A unique feature of Arctic Glacier - and one that should also be of concern to potential defendants of securities class actions - is that Justice Tausendfreund certified primary market claims (including statutory claims brought pursuant to Section 130 of the Securities Act) notwithstanding the representative plaintiffs’ admissions that neither of them purchased their units pursuant to a prospectus. In other words, causes of action were certified despite the fact that no named plaintiff was capable of advancing them.

Justice Tausendfreund cited one authority for this determination – a pleadings decision (Boulanger v. Johnson & Johnson Corp.) in which the Divisional Court held that representative plaintiffs may assert causes of action on behalf of the members of the class, even if the representative plaintiffs could not personally advance those causes of action. In Boulanger, the Ontario-based plaintiff pleaded a cause of action under Ontario’s Health Insurance Act. The Divisional Court held that the plaintiff could also plead the equivalent causes of action under the health insurance statutes of other Provinces, which are similar to the claims that the plaintiff could advance personally. The Divisional Court noted, however, that it did not decide any certification issues, including whether the proposed representative plaintiff was suitable to represent the class.

The important question arising from Justice Tausendfreund’s expansive interpretation of Boulanger is where to draw the line. In Boulanger, the Ontario plaintiff was able to personally advance a claim in Ontario, but not similar extra-provincial claims. In Arctic Glacier, however, the representative plaintiffs were not able to personally advance the primary market claims either in Ontario or anywhere else. How closely must the representative plaintiff be connected to a cause of action in order to advance it? Can the mere fact that a representative plaintiff has a cause of action against a defendant entitle him or her to advance entirely unrelated causes of action with different requisite elements and different defences and remedies on behalf of a class? This aspect of the decision raises fundamental questions about the role of representative plaintiffs and the management of class proceedings in Ontario, and as such warrants appellate review.

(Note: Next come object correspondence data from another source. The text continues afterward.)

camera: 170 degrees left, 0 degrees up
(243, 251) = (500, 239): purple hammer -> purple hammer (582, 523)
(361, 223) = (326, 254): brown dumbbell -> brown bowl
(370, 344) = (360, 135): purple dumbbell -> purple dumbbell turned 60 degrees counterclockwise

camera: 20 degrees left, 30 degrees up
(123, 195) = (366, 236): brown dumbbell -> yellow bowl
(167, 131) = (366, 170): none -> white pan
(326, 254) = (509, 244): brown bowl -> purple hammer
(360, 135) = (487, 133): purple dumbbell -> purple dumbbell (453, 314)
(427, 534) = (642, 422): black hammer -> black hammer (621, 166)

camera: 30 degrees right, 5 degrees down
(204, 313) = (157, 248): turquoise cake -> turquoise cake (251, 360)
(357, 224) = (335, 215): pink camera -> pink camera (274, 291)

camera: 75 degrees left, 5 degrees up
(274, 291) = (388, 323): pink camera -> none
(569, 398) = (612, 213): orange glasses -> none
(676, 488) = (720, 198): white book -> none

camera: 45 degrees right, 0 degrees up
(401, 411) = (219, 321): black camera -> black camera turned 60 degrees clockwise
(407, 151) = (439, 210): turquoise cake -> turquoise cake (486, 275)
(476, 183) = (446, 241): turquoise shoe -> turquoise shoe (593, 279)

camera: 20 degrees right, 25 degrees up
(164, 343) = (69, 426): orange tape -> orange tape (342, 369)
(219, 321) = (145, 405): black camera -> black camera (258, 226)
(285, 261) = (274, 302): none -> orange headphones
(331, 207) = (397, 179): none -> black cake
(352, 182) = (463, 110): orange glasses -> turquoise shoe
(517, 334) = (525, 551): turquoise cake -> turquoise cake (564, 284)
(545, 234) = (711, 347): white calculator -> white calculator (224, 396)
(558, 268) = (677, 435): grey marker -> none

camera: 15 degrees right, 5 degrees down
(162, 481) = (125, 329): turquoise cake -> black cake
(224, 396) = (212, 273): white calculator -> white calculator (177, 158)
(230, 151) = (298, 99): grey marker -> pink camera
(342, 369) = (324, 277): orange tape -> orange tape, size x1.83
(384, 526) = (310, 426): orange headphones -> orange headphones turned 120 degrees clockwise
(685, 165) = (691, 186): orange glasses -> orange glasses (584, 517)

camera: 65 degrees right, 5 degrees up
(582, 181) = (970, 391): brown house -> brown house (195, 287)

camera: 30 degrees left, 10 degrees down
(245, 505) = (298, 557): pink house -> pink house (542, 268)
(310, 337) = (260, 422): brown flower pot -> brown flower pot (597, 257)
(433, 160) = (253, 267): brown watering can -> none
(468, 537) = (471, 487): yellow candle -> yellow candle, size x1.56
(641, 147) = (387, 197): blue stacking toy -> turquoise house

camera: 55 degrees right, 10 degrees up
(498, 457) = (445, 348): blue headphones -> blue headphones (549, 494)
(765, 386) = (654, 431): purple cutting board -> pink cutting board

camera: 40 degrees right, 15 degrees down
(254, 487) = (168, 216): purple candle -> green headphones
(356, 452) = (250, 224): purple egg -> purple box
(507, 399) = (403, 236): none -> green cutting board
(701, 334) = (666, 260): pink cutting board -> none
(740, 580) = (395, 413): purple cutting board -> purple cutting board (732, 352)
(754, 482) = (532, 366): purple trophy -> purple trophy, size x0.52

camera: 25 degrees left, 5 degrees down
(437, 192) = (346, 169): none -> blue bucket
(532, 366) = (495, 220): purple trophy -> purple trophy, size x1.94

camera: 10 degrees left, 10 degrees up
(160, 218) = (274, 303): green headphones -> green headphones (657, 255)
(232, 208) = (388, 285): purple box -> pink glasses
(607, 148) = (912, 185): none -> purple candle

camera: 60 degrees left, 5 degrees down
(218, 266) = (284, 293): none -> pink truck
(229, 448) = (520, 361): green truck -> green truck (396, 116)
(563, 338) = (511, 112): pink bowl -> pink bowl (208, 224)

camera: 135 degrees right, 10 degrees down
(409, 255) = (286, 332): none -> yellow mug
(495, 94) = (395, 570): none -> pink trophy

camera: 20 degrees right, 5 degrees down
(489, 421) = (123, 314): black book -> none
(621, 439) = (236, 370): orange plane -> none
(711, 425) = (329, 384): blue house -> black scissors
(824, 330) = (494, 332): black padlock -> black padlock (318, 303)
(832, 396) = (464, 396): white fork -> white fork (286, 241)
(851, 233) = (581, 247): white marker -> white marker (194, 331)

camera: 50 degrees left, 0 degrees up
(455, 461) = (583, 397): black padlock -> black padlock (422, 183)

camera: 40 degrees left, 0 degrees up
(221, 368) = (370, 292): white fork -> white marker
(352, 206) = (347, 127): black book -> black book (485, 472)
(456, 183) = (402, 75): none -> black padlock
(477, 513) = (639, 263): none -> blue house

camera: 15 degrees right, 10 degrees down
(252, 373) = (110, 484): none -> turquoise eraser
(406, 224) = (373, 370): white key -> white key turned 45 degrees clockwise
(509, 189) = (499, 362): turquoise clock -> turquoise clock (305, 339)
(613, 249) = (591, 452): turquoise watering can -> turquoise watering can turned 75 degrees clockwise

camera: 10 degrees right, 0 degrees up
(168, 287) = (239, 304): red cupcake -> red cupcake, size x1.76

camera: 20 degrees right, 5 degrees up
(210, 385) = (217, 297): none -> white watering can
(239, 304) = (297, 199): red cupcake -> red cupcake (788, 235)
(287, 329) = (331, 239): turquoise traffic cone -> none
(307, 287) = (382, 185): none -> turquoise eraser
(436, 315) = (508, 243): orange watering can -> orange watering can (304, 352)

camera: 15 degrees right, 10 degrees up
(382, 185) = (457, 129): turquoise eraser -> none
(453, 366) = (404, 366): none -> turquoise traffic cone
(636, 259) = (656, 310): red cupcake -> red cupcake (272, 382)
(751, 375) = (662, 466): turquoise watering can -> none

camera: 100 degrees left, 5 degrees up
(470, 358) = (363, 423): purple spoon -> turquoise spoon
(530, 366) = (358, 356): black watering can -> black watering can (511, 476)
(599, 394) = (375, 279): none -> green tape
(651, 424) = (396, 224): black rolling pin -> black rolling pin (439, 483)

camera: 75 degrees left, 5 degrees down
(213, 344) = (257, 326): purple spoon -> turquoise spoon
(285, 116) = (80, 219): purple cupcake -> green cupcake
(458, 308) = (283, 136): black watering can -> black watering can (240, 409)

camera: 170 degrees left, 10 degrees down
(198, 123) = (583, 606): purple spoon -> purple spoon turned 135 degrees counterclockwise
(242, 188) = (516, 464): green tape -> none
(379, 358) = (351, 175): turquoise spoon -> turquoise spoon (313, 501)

  1. The Certification of a National Class, Including Investors who Purchased Trust Units under Prospectuses in Other Provinces

Justice Tausendfreund also considered whether the Ontario-based representative plaintiffs had standing to advance statutory claims on behalf of a national class, since each province is governed by its own securities legislation. Justice Tausendfreund recognized that the recent decisions on this issue conflict. In both Silver and McKenna, the Court held that the issue of the applicable law for extra-provincial class members does not need to be decided at the certification stage. In contrast, in Coulson v. City Group – released two days after McKenna – Justice Perell excluded extra-provincial purchasers from the class where they did not have a claim under Section 130 of the Securities Act. Justice Tausendfreund adopted the permissive approach in McKenna and held that the issue need not be determined at the certification stage. Although there are conflicting positions on this issue, Arctic Glacier suggests that Ontario courts are generally not concerned at the certification stage with the differences in the provincial securities legislation when they are asked to certify national classes.

Conclusion

In short, the Arctic Glacier decision will give issuers, their directors, officers and counsel much to ponder. As part of the first generation of cases brought pursuant to Part XXIII.1, the arguments that Justice Tausendfreund and other motions judges have accepted have not yet been the subject of appellate scrutiny. Until a more substantial body of case law is developed in this area and our appellate courts weigh in on the various issues raised in the case, it will be difficult to assess whether the decision will ultimately prove to be an “outlier,” or whether Justice Tausendfreund’s permissive approach represents the new prevailing trend in securities class actions.